The task
Duplicate every row below verbatim, line for line, with no changes.

Saved data entries

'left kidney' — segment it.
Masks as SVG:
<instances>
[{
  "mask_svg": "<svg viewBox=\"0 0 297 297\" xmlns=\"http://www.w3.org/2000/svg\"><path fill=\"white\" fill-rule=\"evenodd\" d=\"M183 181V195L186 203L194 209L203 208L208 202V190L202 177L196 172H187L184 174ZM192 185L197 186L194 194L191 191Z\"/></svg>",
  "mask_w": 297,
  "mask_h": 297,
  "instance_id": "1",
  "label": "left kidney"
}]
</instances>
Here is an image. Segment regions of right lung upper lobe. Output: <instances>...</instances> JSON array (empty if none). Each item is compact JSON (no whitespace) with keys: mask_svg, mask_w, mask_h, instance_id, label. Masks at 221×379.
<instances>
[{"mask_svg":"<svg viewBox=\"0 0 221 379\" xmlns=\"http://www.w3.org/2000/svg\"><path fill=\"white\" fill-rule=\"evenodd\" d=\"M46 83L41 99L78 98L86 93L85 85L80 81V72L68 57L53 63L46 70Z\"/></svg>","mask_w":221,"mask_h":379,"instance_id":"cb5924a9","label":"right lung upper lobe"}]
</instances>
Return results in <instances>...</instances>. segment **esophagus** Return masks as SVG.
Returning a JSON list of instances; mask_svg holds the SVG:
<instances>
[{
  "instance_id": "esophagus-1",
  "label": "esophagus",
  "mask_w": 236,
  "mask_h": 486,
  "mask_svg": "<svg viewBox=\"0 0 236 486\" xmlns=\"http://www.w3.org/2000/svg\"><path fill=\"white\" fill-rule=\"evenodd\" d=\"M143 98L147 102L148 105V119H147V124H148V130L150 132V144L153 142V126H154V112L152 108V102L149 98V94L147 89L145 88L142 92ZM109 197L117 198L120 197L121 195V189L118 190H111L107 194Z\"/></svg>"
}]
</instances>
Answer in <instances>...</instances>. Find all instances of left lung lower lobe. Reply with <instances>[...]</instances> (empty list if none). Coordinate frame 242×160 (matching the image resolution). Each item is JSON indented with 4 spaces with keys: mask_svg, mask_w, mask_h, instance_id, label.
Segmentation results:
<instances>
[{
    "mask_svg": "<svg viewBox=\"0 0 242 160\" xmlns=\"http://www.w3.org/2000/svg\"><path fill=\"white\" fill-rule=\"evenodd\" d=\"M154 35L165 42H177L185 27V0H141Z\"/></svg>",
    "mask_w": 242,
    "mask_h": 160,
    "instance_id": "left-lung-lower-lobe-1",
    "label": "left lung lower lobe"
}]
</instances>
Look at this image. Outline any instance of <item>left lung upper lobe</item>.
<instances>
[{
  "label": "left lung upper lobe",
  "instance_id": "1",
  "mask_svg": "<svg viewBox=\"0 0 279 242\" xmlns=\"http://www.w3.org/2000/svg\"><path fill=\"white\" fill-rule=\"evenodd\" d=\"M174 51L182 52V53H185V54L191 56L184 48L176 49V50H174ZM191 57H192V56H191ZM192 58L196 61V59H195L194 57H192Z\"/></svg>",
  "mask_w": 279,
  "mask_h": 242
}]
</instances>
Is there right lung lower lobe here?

Answer to this exercise
'left kidney' — segment it.
Masks as SVG:
<instances>
[{
  "mask_svg": "<svg viewBox=\"0 0 297 297\" xmlns=\"http://www.w3.org/2000/svg\"><path fill=\"white\" fill-rule=\"evenodd\" d=\"M183 181V195L186 203L194 209L203 208L208 202V190L202 177L196 172H187L184 174ZM192 185L197 186L194 194L191 191Z\"/></svg>",
  "mask_w": 297,
  "mask_h": 297,
  "instance_id": "1",
  "label": "left kidney"
}]
</instances>
Here is an image. Segment regions of right lung upper lobe. Output: <instances>...</instances> JSON array (empty if none). Each item is compact JSON (no whitespace) with keys: mask_svg, mask_w, mask_h, instance_id, label. Masks at 221×379.
<instances>
[{"mask_svg":"<svg viewBox=\"0 0 221 379\" xmlns=\"http://www.w3.org/2000/svg\"><path fill=\"white\" fill-rule=\"evenodd\" d=\"M46 83L41 99L78 98L86 93L85 85L80 81V72L68 57L53 63L46 70Z\"/></svg>","mask_w":221,"mask_h":379,"instance_id":"cb5924a9","label":"right lung upper lobe"}]
</instances>
Return results in <instances>...</instances>. segment **esophagus** Return masks as SVG.
Returning a JSON list of instances; mask_svg holds the SVG:
<instances>
[{
  "instance_id": "esophagus-1",
  "label": "esophagus",
  "mask_w": 236,
  "mask_h": 486,
  "mask_svg": "<svg viewBox=\"0 0 236 486\" xmlns=\"http://www.w3.org/2000/svg\"><path fill=\"white\" fill-rule=\"evenodd\" d=\"M143 98L147 102L148 105V119H147V124H148V130L150 132V144L153 142V126H154V112L152 108V102L149 98V94L147 89L145 88L142 92ZM109 197L117 198L120 197L121 195V189L118 190H111L107 194Z\"/></svg>"
}]
</instances>
Answer in <instances>...</instances>. Find all instances of left lung lower lobe. Reply with <instances>[...]</instances> (empty list if none). Coordinate frame 242×160 (matching the image resolution). Each item is JSON indented with 4 spaces with keys: mask_svg, mask_w, mask_h, instance_id, label.
Segmentation results:
<instances>
[{
    "mask_svg": "<svg viewBox=\"0 0 242 160\" xmlns=\"http://www.w3.org/2000/svg\"><path fill=\"white\" fill-rule=\"evenodd\" d=\"M154 35L165 42H177L185 27V0H141Z\"/></svg>",
    "mask_w": 242,
    "mask_h": 160,
    "instance_id": "left-lung-lower-lobe-1",
    "label": "left lung lower lobe"
}]
</instances>
Look at this image. Outline any instance of <item>left lung upper lobe</item>.
<instances>
[{
  "label": "left lung upper lobe",
  "instance_id": "1",
  "mask_svg": "<svg viewBox=\"0 0 279 242\" xmlns=\"http://www.w3.org/2000/svg\"><path fill=\"white\" fill-rule=\"evenodd\" d=\"M174 51L182 52V53H185V54L191 56L184 48L176 49V50H174ZM191 57H192V56H191ZM192 58L196 61V59H195L194 57H192Z\"/></svg>",
  "mask_w": 279,
  "mask_h": 242
}]
</instances>
Is there right lung lower lobe here?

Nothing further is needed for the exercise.